By David Mildenberg, Develop CLT

Despite its glitzy appearance and abundant construction, the SouthPark neighborhood faces significant challenges because of its  disconnected design and an inability to widen existing roads connecting it to downtown, says Craig Lewis, a principal in Charlotte with the Stantec consulting company.

SouthPark2To be sure, SouthPark has enormous strengths: More than 40,000 people work there, including at the headquarters of Coca-Cola Consolidated, Nucor and Piedmont Natural Gas, says City Councilman Kenny Smith, a commercial real-estate broker with New South Properties of the Carolinas who represents the area. About 800 apartments have opened in the last year, with another 1,000 under construction, while property values of nearby homes are soaring. While the Harris family or their joint ventures developed the mall and most of the property at SouthPark, more major developers are involved in the $750 million of development underway or planned. Simon Property Group, the largest U.S. public retail property owner, owns Charlotte’s biggest mall.

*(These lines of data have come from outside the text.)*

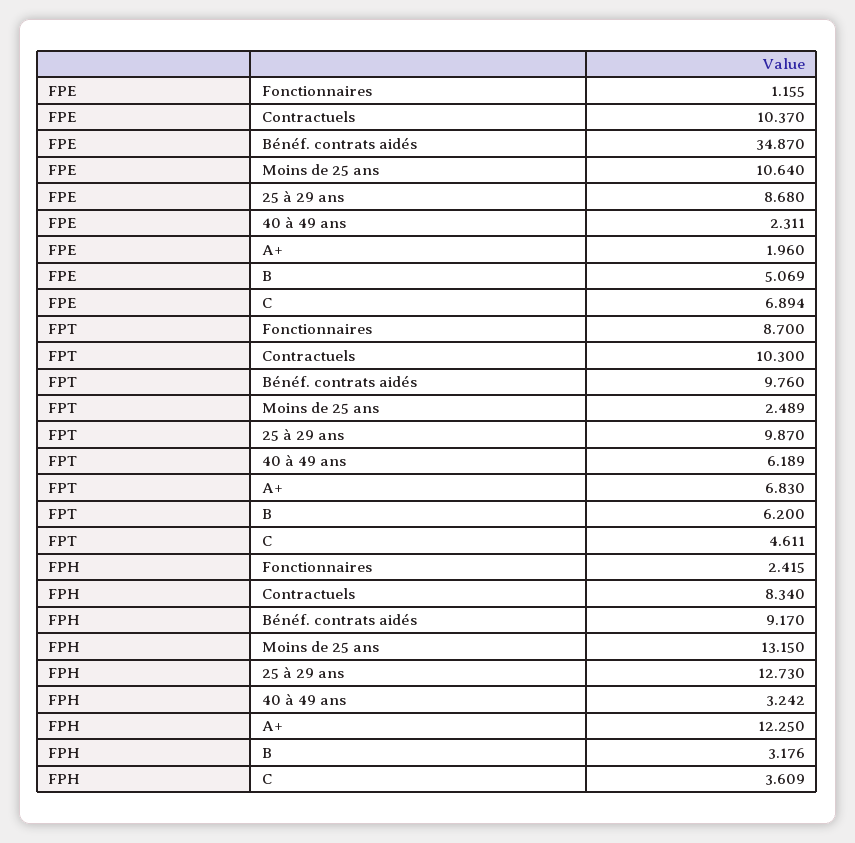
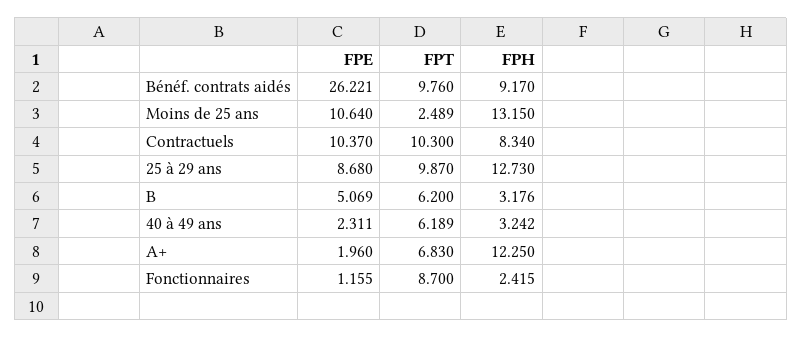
  {
    "FPE": {
      "Fonctionnaires": 1.155,
      "Contractuels": 10.37,
-     "Bénéf. contrats aidés": 34.87,
+     "Bénéf. contrats aidés": 26.221,
      "Moins de 25 ans": 10.64,
      "25 à 29 ans": 8.68,
      "40 à 49 ans": 2.311,
      "A+": 1.96,
-     "B": 5.069,
+     "B": 5.069
-     "C": 6.894
    },
    "FPT": {
      "Fonctionnaires": 8.7,
      "Contractuels": 10.3,
      "Bénéf. contrats aidés": 9.76,
      "Moins de 25 ans": 2.489,
      "25 à 29 ans": 9.87,
      "40 à 49 ans": 6.189,
      "A+": 6.83,
-     "B": 6.2,
+     "B": 6.2
-     "C": 4.611
    },
    "FPH": {
      "Fonctionnaires": 2.415,
      "Contractuels": 8.34,
      "Bénéf. contrats aidés": 9.17,
      "Moins de 25 ans": 13.15,
      "25 à 29 ans": 12.73,
      "40 à 49 ans": 3.242,
      "A+": 12.25,
-     "B": 3.176,
+     "B": 3.176
-     "C": 3.609
    }
  }

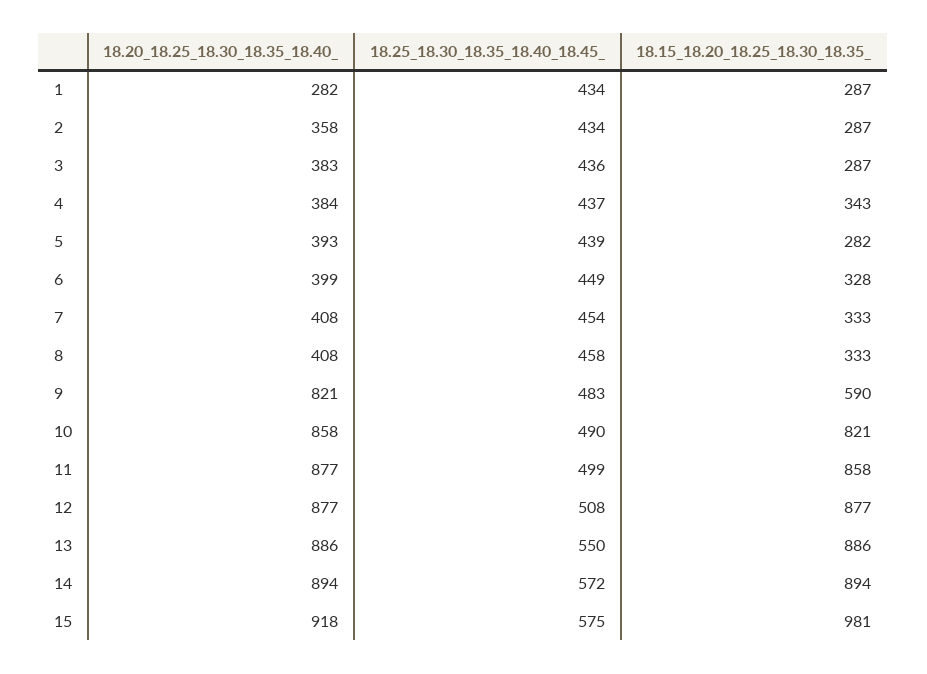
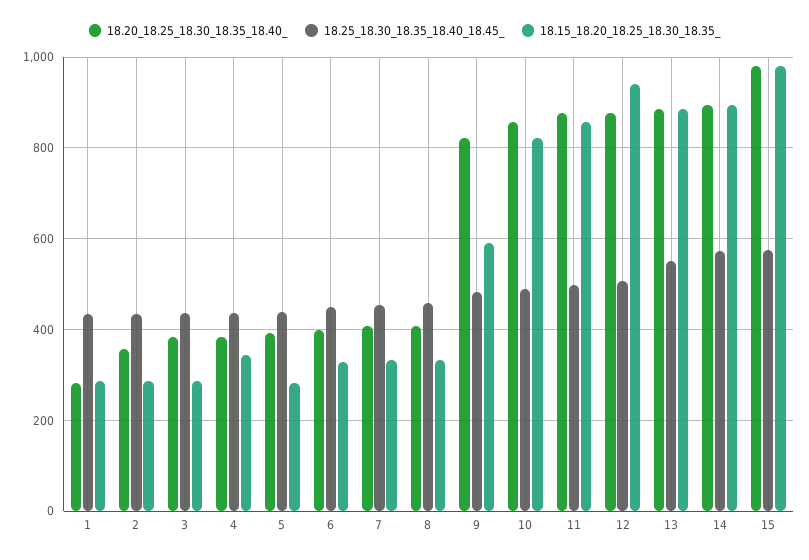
  {
    "18.20_18.25_18.30_18.35_18.40_": {
      "1": 282,
      "2": 358,
      "3": 383,
      "4": 384,
      "5": 393,
      "6": 399,
      "7": 408,
      "8": 408,
      "9": 821,
      "10": 858,
      "11": 877,
      "12": 877,
      "13": 886,
      "14": 894,
-     "15": 918
+     "15": 980
    },
    "18.25_18.30_18.35_18.40_18.45_": {
      "1": 434,
      "2": 434,
      "3": 436,
      "4": 437,
      "5": 439,
      "6": 449,
      "7": 454,
      "8": 458,
      "9": 483,
      "10": 490,
      "11": 499,
      "12": 508,
      "13": 550,
      "14": 572,
      "15": 575
    },
    "18.15_18.20_18.25_18.30_18.35_": {
      "1": 287,
      "2": 287,
      "3": 287,
      "4": 343,
      "5": 282,
      "6": 328,
      "7": 333,
      "8": 333,
      "9": 590,
      "10": 821,
      "11": 858,
-     "12": 877,
+     "12": 940,
      "13": 886,
      "14": 894,
      "15": 981
    }
  }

But concern about the neighborhood’s future is so significant that the city and private groups raised $240,000 to pay for a study of the area and then hopefully help implement some changes. About 10 urban planners affiliated with the Urban Land Institute visited Charlotte last week issuing initial thoughts on March 18. A final report will be shared later this year. Then it’s up to the public to comment and local public officials to respond, says Deputy City Manager Ron Kimble, who is chairman of Charlotte’s ULI chapter. Because most Charlotte politicians represent areas that are less affluent than SouthPark, attracting support for greater public spending there is often challenging.

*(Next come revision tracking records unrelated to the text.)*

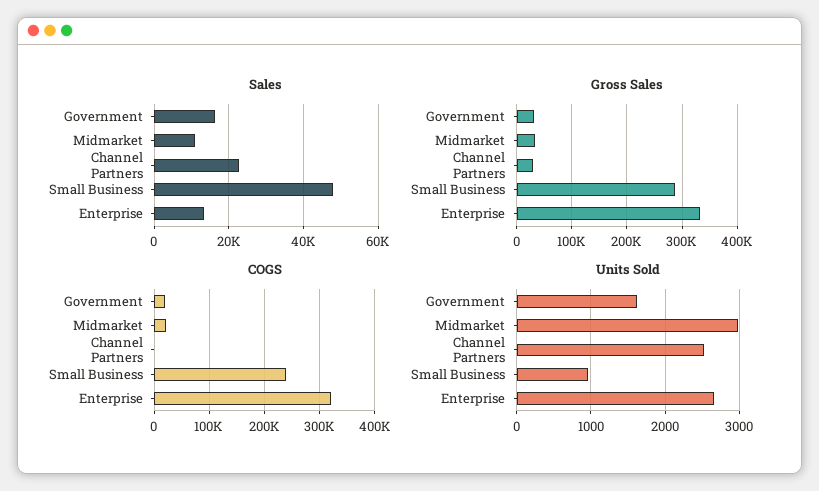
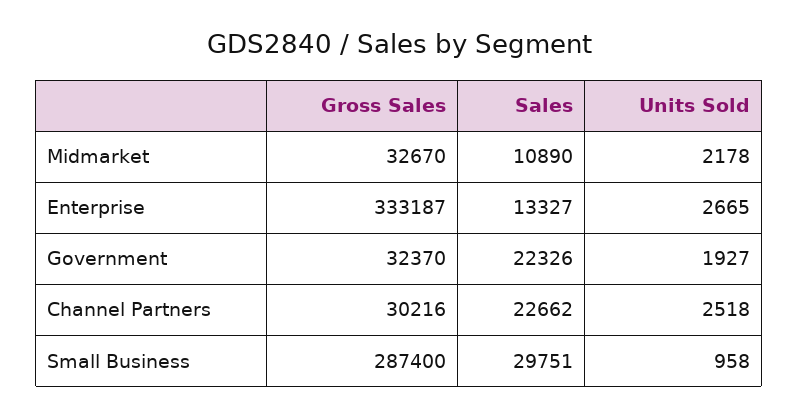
  {
    "Sales": {
-     "Government": 16000,
+     "Government": 22326,
      "Midmarket": 10890,
      "Channel Partners": 22662,
-     "Small Business": 48000,
+     "Small Business": 29751,
      "Enterprise": 13327
    },
    "Gross Sales": {
      "Government": 32370,
      "Midmarket": 32670,
      "Channel Partners": 30216,
      "Small Business": 287400,
      "Enterprise": 333187
    },
-   "COGS": {
-     "Government": 20000,
-     "Midmarket": 20000,
-     "Channel Partners": 0,
-     "Small Business": 240000,
-     "Enterprise": 320000
-   },
    "Units Sold": {
-     "Government": 1600,
+     "Government": 1927,
-     "Midmarket": 3000,
+     "Midmarket": 2178,
      "Channel Partners": 2518,
      "Small Business": 958,
      "Enterprise": 2665
    }
  }

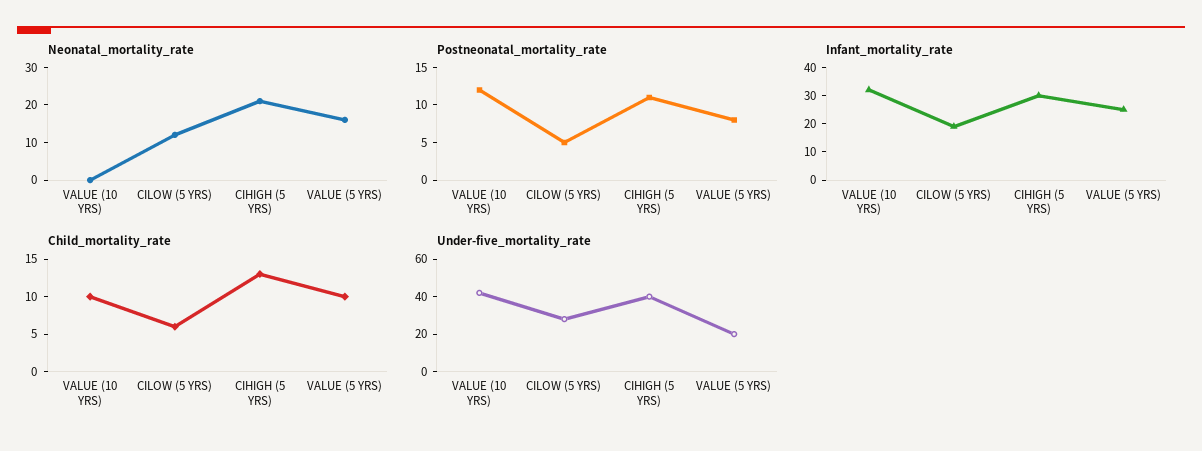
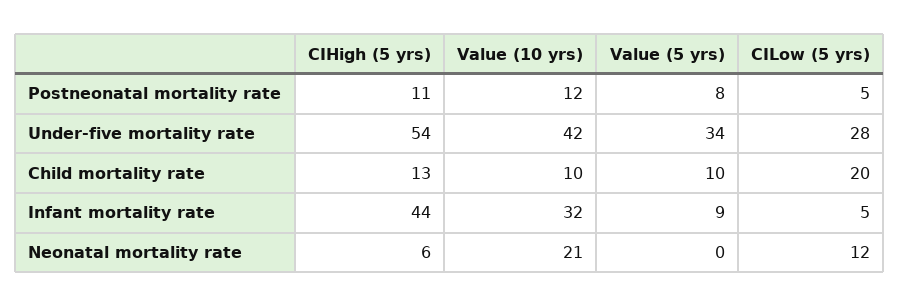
  {
    "Neonatal_mortality_rate": {
-     "VALUE (10 YRS)": 0,
+     "VALUE (10 YRS)": 21,
      "CILOW (5 YRS)": 12,
-     "CIHIGH (5 YRS)": 20,
+     "CIHIGH (5 YRS)": 6,
-     "VALUE (5 YRS)": 15
+     "VALUE (5 YRS)": 0
    },
    "Postneonatal_mortality_rate": {
      "VALUE (10 YRS)": 12,
      "CILOW (5 YRS)": 5,
      "CIHIGH (5 YRS)": 11,
      "VALUE (5 YRS)": 8
    },
    "Infant_mortality_rate": {
      "VALUE (10 YRS)": 32,
-     "CILOW (5 YRS)": 20,
+     "CILOW (5 YRS)": 5,
-     "CIHIGH (5 YRS)": 30,
+     "CIHIGH (5 YRS)": 44,
-     "VALUE (5 YRS)": 25
+     "VALUE (5 YRS)": 9
    },
    "Child_mortality_rate": {
      "VALUE (10 YRS)": 10,
-     "CILOW (5 YRS)": 5,
+     "CILOW (5 YRS)": 20,
      "CIHIGH (5 YRS)": 13,
      "VALUE (5 YRS)": 10
    },
    "Under-five_mortality_rate": {
      "VALUE (10 YRS)": 42,
      "CILOW (5 YRS)": 28,
-     "CIHIGH (5 YRS)": 40,
+     "CIHIGH (5 YRS)": 54,
-     "VALUE (5 YRS)": 20
+     "VALUE (5 YRS)": 34
    }
  }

Among the ULI group’s suggestions:

  • Create a more connected grid of streets instead of the disconnected cul-de-sacs that ring the area.
  • Create a strong advocacy group for the neighborhood, akin to Charlotte Center City Partners, the nonprofit funded by downtown interests that has an annual budget of  $6 million.
  • Build a promenade of parks around the mall, giving people options of walking and biking instead of just relying on their cars.

In an interview with DevelopCLT before the experts’ visit, Lewis made some interesting points, mostly aligned with the opinions of the outsiders, who included Harvard lecturer John Macomber. (We didn’t pay a nickel for Mr. Lewis’ analysis, though we have great respect for his skills.)

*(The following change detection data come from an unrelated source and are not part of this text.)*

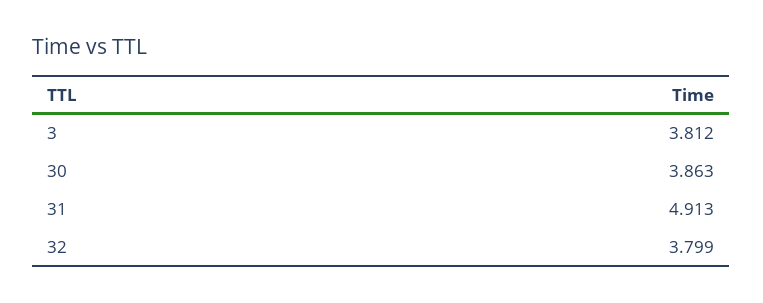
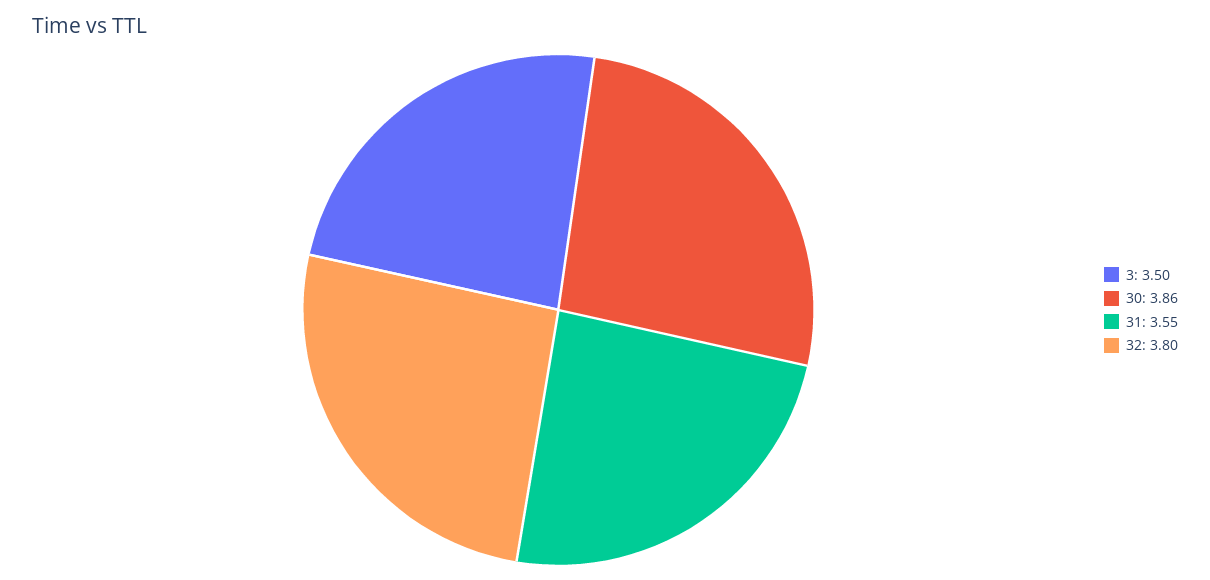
  {
-   "3": 3.812,
+   "3": 3.5,
    "30": 3.863,
-   "31": 4.913,
+   "31": 3.55,
    "32": 3.799
  }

Here are some of his insights, edited for brevity:

  • It’s ironic that the 46-year-old, 1.6 million-square-foot mall that is the area’s landmark may be its biggest challenge to reducing congestion because its massive size makes it hard to improve north-south connectivity.
  • Charlotte’s goal should be developing a street grid that improves traffic flow and encourages transportation that doesn’t require a car, especially on the area’s main drag. “Fairview Road should be like Tryon Street downtown, a walkable, thriving Main Street.”
  • Complaints about SouthPark traffic probably outnumber downtown’s, a credit to the grid system that give people more options on getting in and around the area.
  • A few similar suburban magnets are making the transition away from being so car-centric. He cites Atlanta’s Buckhead and Reston Town Center in Virginia as examples.
  • Most suburban development patterns have not focused on creating better transportation systems within an area. “Developers haven’t cared as much about getting through an area as they do about getting you there.”
  • As SouthPark’s population increases, including more apartment dwellers, residents will demand better amenities such as public parks. Right now there is very limited public space in the neighborhood. Developers didn’t make parks a priority.
  • Connecting SouthPark to downtown Charlotte via mass transit should be studied along with mobility within the area. “In terms of light rail, we are completely ignoring our other large business center (SouthPark). It needs to be part of a larger conversation.”